Extracto de página >>
La respuesta al mandamiento del amor se hace posible sólo con la experiencia que
este amor ya nos ha sido dado antes por Dios (Cf. encíclica «Deus caritas est»,
14). El culto del amor que se hace visible en el misterio de la Cruz,
representado en toda celebración eucarística, constituye por tanto el fundamento
para que podamos convertirnos en personas capaces de amar y entregarse (Cf.

Tarea 1 >> ¿Qué encíclica cita el extracto?
Tarea 2 >> Enumera todos los verbos en infinitivo que aparecen en el extracto.
Tarea 3 >> Transcribe el fragmento del extracto que empieza con "La respuesta al" y sigue hasta "y entregarse (Cf.".
El material no tiene relación alguna con el extracto.

Datos proporcionados >>
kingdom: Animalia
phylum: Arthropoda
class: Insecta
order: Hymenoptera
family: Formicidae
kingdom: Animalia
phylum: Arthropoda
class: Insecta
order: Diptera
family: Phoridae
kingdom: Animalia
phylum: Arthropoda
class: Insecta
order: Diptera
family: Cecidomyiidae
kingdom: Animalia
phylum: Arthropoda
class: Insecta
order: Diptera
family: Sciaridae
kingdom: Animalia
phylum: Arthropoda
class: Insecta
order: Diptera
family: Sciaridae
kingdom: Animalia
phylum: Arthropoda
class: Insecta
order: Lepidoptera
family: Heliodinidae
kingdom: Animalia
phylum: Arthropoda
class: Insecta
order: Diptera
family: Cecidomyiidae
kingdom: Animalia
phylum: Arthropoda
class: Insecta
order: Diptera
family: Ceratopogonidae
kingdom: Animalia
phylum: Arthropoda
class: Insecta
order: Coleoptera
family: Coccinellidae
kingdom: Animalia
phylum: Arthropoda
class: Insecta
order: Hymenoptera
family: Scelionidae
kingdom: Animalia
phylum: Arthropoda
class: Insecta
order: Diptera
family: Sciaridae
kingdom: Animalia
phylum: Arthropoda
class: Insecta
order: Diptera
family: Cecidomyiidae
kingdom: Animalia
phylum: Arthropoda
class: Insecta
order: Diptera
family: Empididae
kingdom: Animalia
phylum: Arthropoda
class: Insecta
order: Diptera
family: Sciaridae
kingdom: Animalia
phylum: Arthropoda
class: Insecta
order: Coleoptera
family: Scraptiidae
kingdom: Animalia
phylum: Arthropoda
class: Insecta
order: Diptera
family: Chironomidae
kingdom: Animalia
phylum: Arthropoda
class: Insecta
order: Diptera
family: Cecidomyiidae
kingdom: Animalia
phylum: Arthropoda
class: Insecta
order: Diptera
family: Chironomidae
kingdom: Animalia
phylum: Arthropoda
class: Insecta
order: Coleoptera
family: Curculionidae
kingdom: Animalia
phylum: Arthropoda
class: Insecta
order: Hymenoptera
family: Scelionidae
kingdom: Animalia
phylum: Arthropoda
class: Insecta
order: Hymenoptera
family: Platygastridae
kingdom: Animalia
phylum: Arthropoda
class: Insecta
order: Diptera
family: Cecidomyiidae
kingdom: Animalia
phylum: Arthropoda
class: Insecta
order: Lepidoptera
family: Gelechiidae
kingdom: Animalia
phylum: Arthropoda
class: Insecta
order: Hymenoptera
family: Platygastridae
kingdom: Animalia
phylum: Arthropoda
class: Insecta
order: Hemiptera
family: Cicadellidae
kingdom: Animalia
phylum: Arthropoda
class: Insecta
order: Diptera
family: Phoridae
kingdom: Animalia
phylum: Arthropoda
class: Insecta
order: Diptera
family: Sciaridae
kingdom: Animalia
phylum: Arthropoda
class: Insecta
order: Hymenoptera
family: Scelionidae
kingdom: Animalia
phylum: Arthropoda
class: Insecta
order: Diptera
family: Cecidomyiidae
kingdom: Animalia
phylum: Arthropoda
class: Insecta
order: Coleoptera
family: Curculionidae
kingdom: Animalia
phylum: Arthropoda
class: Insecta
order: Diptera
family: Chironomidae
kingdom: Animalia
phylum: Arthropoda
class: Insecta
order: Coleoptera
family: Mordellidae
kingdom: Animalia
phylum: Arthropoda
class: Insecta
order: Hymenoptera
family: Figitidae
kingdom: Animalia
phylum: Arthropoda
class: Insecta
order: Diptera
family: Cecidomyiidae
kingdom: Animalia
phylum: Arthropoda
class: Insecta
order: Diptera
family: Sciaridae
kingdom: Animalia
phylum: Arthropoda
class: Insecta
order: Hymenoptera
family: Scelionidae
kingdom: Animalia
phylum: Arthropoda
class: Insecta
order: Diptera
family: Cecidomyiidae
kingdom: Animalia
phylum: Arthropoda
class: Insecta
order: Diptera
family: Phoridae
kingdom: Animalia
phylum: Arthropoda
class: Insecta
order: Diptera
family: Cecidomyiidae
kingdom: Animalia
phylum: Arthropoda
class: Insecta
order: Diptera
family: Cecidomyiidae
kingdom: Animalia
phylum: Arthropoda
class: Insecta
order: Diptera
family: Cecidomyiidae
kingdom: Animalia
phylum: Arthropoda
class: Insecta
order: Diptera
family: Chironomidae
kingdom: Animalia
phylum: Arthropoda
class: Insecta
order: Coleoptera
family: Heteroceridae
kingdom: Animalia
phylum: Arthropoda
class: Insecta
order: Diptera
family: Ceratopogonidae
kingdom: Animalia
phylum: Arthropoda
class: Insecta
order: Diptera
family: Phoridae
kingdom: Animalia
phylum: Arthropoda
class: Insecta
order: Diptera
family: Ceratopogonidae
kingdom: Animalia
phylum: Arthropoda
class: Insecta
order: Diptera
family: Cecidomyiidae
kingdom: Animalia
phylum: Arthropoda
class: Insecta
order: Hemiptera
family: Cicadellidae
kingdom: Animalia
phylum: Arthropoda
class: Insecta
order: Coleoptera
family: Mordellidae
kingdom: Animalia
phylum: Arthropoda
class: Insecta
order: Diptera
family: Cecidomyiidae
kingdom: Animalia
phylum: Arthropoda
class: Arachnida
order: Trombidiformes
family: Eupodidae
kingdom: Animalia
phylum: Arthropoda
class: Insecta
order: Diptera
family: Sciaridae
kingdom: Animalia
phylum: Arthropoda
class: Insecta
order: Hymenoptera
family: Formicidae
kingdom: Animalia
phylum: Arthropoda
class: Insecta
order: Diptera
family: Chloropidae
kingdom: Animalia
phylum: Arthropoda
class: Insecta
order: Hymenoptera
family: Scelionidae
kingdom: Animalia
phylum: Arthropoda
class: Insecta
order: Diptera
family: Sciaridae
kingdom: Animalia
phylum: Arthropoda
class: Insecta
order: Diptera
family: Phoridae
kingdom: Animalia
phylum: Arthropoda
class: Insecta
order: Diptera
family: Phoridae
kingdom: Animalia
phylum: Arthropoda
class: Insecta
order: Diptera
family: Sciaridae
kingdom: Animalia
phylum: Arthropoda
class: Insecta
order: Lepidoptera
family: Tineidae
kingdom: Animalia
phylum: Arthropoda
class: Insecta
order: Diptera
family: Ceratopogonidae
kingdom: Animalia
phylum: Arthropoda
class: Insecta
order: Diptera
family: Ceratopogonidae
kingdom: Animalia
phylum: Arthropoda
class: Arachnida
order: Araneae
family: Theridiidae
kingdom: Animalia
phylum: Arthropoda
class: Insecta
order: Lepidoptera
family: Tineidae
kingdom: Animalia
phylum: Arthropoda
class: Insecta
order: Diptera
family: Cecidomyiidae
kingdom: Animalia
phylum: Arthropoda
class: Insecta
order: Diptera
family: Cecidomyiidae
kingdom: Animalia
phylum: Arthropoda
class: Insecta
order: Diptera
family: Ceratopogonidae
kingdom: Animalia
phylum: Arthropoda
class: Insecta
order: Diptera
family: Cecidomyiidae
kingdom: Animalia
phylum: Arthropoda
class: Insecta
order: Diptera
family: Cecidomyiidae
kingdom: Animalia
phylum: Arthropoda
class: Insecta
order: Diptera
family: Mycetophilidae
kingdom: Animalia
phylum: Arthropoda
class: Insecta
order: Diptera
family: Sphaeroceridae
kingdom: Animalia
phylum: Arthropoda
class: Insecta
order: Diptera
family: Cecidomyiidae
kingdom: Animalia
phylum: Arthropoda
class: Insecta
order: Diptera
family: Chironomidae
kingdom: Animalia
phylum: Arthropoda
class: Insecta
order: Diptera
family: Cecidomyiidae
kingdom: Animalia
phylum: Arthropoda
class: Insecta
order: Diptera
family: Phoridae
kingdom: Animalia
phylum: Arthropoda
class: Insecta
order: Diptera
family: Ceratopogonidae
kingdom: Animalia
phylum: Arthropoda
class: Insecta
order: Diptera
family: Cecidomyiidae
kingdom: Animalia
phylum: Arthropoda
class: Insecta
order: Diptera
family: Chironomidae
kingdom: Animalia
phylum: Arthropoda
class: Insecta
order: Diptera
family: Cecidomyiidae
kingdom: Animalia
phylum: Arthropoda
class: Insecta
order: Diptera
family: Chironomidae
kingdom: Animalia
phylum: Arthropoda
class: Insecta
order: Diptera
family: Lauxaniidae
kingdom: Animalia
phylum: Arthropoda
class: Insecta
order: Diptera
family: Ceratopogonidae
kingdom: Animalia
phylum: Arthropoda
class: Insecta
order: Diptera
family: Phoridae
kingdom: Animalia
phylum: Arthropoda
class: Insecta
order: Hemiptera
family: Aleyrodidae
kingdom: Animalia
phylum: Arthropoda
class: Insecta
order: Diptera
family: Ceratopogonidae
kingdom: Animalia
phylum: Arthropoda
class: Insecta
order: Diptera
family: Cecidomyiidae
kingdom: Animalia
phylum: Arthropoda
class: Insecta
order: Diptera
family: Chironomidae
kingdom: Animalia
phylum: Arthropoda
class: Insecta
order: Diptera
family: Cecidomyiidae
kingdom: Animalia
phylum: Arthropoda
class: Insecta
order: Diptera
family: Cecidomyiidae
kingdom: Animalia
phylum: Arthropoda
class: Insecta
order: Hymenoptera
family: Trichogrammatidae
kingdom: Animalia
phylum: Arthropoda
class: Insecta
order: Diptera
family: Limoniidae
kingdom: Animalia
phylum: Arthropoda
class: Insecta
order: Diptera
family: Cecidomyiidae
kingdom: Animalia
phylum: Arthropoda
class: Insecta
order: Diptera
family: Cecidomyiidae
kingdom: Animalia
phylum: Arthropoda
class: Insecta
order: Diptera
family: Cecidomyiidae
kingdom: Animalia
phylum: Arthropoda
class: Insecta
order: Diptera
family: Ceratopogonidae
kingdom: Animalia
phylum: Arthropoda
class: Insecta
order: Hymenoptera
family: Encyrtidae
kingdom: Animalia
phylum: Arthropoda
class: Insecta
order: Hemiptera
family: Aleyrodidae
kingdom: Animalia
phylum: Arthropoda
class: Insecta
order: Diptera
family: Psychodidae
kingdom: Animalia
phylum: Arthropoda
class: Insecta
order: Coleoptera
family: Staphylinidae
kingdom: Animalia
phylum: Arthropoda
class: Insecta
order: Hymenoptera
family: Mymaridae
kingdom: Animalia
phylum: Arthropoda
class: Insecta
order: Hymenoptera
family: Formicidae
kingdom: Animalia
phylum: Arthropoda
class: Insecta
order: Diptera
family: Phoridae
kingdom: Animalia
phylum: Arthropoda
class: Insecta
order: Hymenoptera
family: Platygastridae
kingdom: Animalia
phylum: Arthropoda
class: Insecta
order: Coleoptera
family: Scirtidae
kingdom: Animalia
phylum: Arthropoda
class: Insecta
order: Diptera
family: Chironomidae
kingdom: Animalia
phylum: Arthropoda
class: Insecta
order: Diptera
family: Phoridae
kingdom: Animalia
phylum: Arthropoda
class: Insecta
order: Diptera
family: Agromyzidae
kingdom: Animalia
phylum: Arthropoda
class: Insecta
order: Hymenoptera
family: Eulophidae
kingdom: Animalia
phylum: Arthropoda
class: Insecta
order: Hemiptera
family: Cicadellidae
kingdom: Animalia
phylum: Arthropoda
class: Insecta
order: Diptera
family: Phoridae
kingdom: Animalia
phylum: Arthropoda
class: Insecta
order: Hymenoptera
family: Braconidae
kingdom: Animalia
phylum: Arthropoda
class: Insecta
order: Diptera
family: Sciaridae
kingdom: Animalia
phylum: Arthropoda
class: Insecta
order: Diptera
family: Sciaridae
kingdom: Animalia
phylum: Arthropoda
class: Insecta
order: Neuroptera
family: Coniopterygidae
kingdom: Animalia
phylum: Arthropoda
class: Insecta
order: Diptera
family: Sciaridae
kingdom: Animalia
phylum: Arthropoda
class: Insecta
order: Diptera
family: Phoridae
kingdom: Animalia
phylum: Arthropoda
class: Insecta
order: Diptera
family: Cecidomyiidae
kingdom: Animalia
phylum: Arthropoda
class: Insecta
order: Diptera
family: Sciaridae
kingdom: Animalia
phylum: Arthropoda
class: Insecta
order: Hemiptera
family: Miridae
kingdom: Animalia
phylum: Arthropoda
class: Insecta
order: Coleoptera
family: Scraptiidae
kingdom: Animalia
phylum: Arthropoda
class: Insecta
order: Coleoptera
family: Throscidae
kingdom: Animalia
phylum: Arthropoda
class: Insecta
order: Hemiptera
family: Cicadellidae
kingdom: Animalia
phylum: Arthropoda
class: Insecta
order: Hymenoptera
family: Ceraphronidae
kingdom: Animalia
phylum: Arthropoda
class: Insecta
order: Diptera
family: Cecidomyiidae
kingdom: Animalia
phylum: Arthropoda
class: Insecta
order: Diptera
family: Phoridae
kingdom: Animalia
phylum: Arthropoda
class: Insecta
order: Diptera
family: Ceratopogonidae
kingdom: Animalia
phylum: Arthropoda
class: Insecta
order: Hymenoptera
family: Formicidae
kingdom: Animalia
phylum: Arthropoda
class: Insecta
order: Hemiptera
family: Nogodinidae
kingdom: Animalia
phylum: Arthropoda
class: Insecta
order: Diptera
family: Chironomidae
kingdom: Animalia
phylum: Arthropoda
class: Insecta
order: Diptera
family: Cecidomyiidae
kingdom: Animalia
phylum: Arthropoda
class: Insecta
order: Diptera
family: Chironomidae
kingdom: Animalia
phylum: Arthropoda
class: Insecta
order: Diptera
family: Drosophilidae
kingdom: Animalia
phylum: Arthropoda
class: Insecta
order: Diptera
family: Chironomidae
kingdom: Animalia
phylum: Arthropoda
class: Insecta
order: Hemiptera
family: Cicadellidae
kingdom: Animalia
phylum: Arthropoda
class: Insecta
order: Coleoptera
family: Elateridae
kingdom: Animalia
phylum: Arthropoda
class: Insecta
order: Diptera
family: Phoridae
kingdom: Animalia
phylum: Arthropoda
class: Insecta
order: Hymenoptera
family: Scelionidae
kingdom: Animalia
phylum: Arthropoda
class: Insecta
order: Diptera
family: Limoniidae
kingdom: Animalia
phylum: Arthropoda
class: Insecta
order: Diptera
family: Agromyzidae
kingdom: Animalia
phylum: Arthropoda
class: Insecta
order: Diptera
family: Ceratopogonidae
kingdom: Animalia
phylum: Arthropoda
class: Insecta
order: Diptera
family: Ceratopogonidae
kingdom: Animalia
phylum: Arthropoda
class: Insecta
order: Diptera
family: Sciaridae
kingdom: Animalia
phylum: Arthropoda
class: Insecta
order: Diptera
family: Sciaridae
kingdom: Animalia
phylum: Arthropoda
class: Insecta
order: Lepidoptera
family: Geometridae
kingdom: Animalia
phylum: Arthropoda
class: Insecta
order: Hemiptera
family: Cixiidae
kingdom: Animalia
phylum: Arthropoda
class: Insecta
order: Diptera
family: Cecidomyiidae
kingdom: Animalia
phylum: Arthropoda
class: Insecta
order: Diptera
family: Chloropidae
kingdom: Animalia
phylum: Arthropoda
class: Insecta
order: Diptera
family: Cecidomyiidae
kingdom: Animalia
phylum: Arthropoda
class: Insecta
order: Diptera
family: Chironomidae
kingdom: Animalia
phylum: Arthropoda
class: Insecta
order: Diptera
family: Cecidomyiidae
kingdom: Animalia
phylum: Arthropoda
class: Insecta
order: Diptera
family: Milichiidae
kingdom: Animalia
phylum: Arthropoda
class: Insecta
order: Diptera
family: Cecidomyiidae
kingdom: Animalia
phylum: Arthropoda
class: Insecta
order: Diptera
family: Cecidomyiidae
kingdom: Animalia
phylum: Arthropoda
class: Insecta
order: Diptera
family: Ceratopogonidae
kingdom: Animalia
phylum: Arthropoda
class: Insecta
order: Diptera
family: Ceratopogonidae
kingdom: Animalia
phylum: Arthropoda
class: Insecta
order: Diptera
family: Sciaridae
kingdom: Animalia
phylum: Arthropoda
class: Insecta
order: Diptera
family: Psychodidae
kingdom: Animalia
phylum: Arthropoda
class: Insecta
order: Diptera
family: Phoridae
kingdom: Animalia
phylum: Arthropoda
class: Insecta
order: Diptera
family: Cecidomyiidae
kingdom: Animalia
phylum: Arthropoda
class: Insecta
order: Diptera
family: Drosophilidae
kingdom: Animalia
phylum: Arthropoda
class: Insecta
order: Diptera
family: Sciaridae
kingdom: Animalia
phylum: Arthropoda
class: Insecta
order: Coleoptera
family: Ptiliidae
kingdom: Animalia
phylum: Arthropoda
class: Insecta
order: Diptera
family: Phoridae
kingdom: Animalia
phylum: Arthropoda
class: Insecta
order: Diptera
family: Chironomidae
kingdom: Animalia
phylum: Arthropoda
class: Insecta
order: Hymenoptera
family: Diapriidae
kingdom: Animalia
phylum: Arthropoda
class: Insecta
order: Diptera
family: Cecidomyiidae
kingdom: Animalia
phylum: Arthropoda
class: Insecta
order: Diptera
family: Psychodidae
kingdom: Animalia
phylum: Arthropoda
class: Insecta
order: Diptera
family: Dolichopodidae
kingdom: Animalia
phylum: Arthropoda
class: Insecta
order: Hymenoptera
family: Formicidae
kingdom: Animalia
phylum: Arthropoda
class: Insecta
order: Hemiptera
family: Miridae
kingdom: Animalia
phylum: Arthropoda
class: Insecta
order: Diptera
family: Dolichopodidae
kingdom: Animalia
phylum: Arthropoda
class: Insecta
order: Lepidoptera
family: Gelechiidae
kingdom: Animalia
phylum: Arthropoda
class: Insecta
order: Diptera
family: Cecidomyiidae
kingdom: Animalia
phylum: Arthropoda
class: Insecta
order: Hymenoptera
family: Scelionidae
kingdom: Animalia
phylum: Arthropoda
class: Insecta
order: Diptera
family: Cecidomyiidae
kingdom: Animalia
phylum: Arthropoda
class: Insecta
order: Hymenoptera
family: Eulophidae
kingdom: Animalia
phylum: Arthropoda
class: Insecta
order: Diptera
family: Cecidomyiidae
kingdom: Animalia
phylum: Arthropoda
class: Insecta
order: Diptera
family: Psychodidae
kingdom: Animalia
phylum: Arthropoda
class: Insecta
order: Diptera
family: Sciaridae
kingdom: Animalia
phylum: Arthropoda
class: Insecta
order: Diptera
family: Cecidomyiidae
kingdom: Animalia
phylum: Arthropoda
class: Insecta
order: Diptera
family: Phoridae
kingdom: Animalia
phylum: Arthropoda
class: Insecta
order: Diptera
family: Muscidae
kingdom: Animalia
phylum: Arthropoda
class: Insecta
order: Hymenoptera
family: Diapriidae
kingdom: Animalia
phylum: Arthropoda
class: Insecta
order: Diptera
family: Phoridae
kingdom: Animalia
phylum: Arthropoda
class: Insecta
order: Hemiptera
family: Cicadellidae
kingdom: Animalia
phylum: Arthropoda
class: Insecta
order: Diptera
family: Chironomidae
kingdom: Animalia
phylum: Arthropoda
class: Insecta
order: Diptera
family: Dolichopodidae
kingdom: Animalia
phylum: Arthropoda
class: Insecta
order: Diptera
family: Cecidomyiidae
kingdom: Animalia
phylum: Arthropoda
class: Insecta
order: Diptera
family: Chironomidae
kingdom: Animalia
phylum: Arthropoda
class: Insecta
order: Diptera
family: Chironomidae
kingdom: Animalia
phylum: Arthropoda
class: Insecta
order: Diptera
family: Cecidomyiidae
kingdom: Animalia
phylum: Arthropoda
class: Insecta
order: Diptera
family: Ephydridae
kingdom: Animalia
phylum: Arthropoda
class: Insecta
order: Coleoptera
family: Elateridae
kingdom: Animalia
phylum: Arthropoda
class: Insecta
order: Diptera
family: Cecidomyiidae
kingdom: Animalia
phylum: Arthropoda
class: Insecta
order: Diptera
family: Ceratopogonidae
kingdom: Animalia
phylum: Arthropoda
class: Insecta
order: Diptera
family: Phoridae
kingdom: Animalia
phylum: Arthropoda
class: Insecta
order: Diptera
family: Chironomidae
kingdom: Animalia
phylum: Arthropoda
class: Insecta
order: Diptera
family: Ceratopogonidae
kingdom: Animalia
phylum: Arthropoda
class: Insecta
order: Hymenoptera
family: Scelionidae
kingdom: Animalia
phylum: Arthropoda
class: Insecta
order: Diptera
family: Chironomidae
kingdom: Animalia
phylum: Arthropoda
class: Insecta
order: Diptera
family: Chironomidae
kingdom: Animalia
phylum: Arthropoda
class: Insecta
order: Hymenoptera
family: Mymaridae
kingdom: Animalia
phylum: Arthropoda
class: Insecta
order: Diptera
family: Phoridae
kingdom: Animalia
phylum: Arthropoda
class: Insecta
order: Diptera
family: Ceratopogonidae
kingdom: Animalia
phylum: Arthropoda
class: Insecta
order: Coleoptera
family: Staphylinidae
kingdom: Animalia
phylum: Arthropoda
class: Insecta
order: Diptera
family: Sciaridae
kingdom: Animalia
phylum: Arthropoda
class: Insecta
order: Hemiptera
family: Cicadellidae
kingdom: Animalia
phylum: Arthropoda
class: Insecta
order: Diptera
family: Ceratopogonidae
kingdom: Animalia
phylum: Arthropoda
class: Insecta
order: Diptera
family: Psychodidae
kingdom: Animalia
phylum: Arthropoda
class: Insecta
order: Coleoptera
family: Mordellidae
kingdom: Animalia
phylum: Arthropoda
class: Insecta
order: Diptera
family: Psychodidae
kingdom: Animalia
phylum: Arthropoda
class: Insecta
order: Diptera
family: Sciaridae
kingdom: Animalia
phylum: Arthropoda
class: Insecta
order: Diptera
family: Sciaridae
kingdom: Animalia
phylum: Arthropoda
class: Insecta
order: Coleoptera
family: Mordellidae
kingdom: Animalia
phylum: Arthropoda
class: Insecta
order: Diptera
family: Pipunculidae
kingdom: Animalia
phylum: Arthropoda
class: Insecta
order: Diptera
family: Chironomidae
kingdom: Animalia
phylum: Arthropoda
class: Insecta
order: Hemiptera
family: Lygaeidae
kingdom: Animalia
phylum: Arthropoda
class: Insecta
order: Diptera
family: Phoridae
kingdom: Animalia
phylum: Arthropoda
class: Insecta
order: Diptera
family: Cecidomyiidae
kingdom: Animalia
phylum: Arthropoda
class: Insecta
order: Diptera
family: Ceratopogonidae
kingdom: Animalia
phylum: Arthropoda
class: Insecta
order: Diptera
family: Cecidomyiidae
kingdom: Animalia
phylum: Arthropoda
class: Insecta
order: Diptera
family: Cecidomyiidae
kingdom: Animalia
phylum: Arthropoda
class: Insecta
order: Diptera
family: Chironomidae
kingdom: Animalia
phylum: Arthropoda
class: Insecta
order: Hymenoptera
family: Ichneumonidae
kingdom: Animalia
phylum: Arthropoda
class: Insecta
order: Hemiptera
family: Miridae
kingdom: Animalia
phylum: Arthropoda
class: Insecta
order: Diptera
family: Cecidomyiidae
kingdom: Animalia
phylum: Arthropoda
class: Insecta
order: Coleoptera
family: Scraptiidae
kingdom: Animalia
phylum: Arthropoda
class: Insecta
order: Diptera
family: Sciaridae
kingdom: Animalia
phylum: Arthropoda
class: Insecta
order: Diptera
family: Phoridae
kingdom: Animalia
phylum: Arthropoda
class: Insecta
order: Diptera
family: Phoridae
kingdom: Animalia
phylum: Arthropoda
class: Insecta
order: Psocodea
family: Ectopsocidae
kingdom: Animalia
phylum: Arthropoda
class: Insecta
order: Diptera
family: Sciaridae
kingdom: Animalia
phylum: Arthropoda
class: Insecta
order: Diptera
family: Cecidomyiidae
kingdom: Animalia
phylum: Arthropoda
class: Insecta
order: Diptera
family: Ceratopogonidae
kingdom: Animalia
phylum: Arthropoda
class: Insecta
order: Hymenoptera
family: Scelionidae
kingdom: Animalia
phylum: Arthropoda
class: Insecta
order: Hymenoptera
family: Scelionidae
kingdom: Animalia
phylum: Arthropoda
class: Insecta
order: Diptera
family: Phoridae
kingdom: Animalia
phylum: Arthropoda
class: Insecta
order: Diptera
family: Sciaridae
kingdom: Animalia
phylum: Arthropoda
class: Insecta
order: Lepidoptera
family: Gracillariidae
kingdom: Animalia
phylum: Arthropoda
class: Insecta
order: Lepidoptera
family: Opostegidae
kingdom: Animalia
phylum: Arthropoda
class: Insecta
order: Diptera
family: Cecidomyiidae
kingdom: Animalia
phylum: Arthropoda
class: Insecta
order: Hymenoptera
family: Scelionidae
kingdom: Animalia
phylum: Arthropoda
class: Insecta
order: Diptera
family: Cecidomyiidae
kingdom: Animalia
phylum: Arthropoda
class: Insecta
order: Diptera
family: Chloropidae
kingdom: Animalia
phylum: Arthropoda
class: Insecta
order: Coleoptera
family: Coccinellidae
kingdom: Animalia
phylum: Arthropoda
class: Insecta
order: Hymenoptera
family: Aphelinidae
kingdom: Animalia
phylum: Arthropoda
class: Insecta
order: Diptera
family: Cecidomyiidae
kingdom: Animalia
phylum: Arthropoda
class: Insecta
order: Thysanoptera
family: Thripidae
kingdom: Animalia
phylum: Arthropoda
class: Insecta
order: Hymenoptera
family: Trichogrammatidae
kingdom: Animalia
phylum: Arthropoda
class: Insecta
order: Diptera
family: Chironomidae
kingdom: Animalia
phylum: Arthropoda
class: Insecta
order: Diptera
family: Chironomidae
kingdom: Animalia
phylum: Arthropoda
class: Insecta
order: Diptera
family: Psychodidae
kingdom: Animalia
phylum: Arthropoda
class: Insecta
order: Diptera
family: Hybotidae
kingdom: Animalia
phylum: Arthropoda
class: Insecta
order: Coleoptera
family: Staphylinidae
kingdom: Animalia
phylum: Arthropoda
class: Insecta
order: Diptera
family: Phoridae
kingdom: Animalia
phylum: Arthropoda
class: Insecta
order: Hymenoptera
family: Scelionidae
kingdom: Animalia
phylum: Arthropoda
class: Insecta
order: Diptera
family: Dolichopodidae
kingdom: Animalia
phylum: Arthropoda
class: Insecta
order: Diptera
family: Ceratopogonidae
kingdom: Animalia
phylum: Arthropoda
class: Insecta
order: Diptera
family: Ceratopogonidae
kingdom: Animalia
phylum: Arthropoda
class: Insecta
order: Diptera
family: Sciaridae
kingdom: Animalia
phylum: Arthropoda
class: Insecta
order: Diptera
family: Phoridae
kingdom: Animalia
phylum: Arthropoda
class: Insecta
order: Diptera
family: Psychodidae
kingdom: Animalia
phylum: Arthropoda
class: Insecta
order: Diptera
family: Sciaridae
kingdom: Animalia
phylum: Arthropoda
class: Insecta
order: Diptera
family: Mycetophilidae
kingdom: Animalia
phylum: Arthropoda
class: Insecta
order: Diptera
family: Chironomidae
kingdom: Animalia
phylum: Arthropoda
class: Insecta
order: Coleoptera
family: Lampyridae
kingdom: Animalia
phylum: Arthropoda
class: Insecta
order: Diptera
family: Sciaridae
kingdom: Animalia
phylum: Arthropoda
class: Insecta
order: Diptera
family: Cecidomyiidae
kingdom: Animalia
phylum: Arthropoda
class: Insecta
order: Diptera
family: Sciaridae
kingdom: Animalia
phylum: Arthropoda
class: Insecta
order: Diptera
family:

Respuesta final 1 >> La encíclica «Deus caritas est».

Respuesta final 2 >> convertirnos, amar, entregarse

Respuesta final 3 >>
La respuesta al mandamiento del amor se hace posible sólo con la experiencia que
este amor ya nos ha sido dado antes por Dios (Cf. encíclica «Deus caritas est»,
14). El culto del amor que se hace visible en el misterio de la Cruz,
representado en toda celebración eucarística, constituye por tanto el fundamento
para que podamos convertirnos en personas capaces de amar y entregarse (Cf.